Tuesday, January 11, 2011

Delaware Diocese to Raise Offer to Pay Victims to End Sexual Abuse Cases

The Catholic Diocese of Wilmington, which oversees churches in Delaware and part of Maryland, will increase its offer to pay victims of sexual abuse by priests under a new plan to exit bankruptcy. 

The maximum payout would exceed $349,000, on average, for the 157 adults who claim to have been molested as children, church lawyer Anthony Flynn said in an interview today. 

The exact range will be disclosed next week when the diocese files a new reorganization plan, church attorney Robert Brady told the judge overseeing its bankruptcy in Wilmington, Delaware.
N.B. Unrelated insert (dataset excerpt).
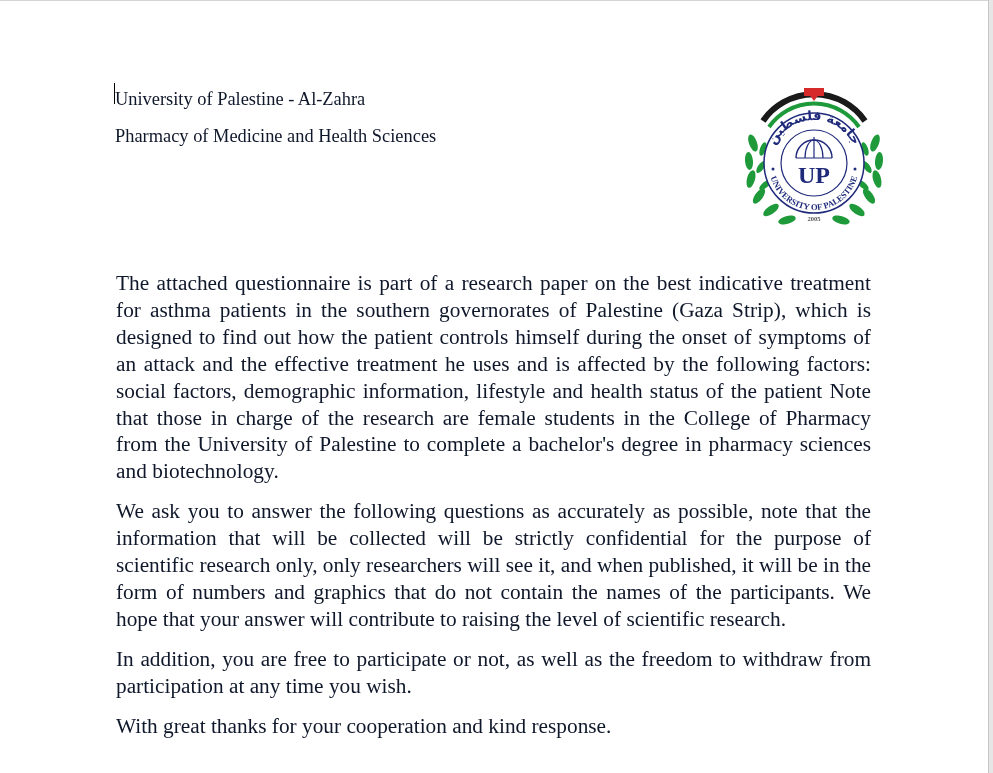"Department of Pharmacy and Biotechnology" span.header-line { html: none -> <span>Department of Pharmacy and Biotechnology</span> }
“You can expect the average to be higher, much higher,” Flynn said after the hearing.

Under the current plan, the alleged victims would split between $32.9 million and $54.9 million, with the money coming from cash, insurance and other investments held by the diocese, according to court documents. 

Catholic entities that aren’t in bankruptcy will help finance the payments, Brady told U.S. Bankruptcy Judge Christopher Sontchi.
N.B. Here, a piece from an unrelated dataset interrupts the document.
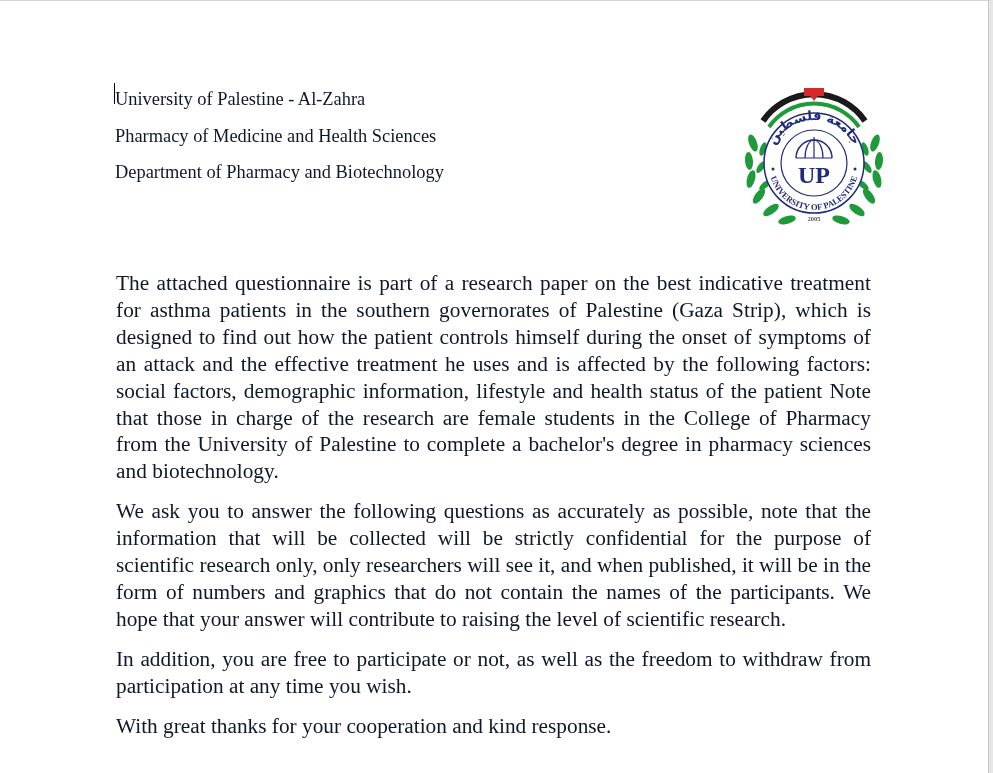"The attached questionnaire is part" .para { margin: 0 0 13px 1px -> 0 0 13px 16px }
Attorneys for abuse victims haven’t seen the offer, said Robert Jacobs, who represents more than 90 people who claim they were abused by diocese priests.

It will probably be higher than a settlement proposed as part of court-ordered arbitration, he said.

“If not, then somebody has been smoking marijuana,” Jacobs said in an interview after the hearing.

Previous Payments

The diocese’s average payout may exceed those of its bankrupt peers, according to court records. 

The average payment was $323,000 in the bankruptcy cases of the Roman Catholic dioceses of Davenport, Iowa; Spokane, Washington; Portland, Oregon; and Tucson, Arizona, according to court records filed in Wilmington.

Separately, a group of non-ordained church employees sued the Wilmington diocese in bankruptcy court, asking a judge to protect $4.4 million in a church investment pool from being used to help pay abuse victims. 

The group says the church erred by pooling annual pension payments with its other cash.

The cash pool may be used to pay abuse victims and other creditors of the diocese under the proposed reorganization plan. 

Sontchi said today that the lawsuit resembles the claims of individual parishes, which said in court papers that their money was mistakenly put into the diocese investment pool.

In 2009, the Delaware diocese became one of at least six in the U.S. to file for bankruptcy to settle lawsuits from current and former parishioners who say they were sexually molested by priests.

The Archdiocese of Milwaukee, which serves 644,000 Catholics in southeastern Wisconsin, today filed for bankruptcy citing cases alleging sexual abuse by priests. 

The petition listed as much as $50 million in debts, not including any payments that may need to be made related to personal-injury lawsuits.

The bankruptcy case is In re Catholic Diocese of Wilmington Inc., 09-13560, U.S. Bankruptcy Court, District of Delaware, (Wilmington).